- **To do**
Go through the entries below from the first line and transcribe each one exactly, ending with the line that contains "550 62 12.60".

START Supplied entries

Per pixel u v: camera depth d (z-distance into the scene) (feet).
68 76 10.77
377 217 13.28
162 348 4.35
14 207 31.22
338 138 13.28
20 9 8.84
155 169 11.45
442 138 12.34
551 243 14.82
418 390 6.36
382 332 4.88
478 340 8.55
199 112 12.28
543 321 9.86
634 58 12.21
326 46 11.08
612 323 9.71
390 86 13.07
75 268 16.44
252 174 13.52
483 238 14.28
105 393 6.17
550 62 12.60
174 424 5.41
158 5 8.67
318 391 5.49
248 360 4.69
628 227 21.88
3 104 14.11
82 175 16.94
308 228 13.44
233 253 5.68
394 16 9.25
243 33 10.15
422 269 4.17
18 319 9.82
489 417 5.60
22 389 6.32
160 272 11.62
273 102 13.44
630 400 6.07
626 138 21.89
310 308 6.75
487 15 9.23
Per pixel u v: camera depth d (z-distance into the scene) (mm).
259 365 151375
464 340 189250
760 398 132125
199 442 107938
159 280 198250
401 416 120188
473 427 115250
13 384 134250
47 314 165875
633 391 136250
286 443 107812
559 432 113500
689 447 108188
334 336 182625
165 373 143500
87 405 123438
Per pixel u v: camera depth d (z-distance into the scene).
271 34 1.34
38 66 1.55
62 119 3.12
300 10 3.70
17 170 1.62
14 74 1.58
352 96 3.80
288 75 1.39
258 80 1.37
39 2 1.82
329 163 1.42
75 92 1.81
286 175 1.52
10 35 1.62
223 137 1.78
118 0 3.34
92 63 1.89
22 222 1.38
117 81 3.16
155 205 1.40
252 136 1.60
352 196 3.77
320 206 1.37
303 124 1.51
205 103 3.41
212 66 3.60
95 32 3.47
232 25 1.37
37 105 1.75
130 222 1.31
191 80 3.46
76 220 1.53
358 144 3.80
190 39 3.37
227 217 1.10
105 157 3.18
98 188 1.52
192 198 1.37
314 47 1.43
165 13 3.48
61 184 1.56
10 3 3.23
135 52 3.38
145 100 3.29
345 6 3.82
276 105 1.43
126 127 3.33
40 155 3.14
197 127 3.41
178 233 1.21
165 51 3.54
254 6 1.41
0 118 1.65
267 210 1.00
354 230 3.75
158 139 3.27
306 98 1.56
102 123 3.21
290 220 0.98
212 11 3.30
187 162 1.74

END Supplied entries

- **Response for this exercise**
Per pixel u v: camera depth d (z-distance into the scene) (feet).
68 76 10.77
377 217 13.28
162 348 4.35
14 207 31.22
338 138 13.28
20 9 8.84
155 169 11.45
442 138 12.34
551 243 14.82
418 390 6.36
382 332 4.88
478 340 8.55
199 112 12.28
543 321 9.86
634 58 12.21
326 46 11.08
612 323 9.71
390 86 13.07
75 268 16.44
252 174 13.52
483 238 14.28
105 393 6.17
550 62 12.60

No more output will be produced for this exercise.